Van Anh Vuong, University of Cologne
In this paper we estimate a dynamic structural model of firm's decision to invest in R&D and use it to measure the expected long-run benefit from R&D investment.
We apply the model to German firms in five high-tech manufacturing industries and distinguish firms by whether they sell purely in the domestic market or also export some of their production.

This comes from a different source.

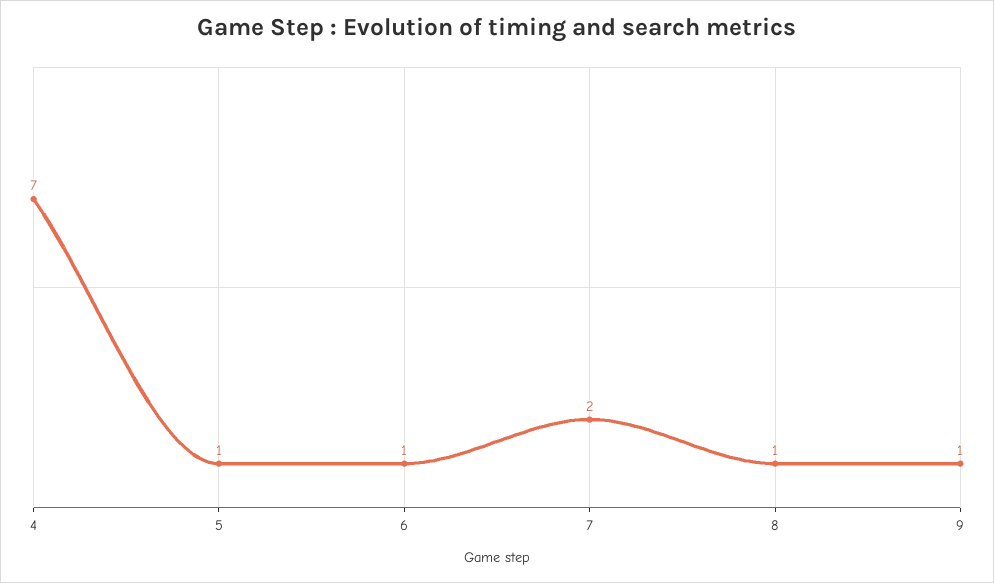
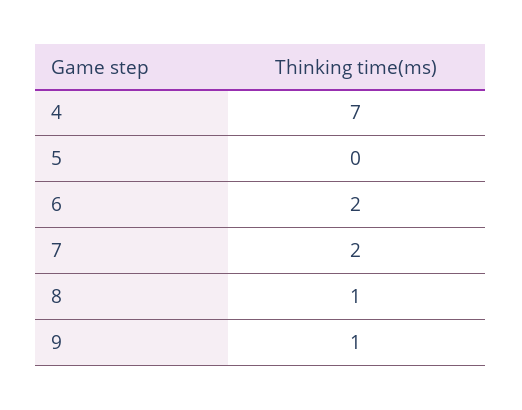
5: 1 -> 0
6: 1 -> 2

We find that R&D investment leads to a higher rate of product and process innovation among exporting
firms and these innovations have a larger impact on productivity improvement
in export market sales. As a result, exporting firms have a higher payoff from R&D investment, invest more frequently in R&D than firms that only sell in the domestic market,
and, subsequently, have higher rates of productivity growth. The endogenous investment in R&D is an important mechanism that leads to a divergence in the long-run performance
firms that differ in their export market exposure.
About the speaker
Van Anh Vuong has been assistant professor for applied microeconomics at the University of Cologne and an affiliated researcher at the Institute of Energy Economics at the University of Cologne since 2012. She I got her Ph.D. in economics from The Pennsylvania State University after receiving her master's degree in economics from the Freie Universität Berlin. Her research interests include applied microeconomics and empirical industrial organization, in particular innovation economics and firm entry and exit decisions.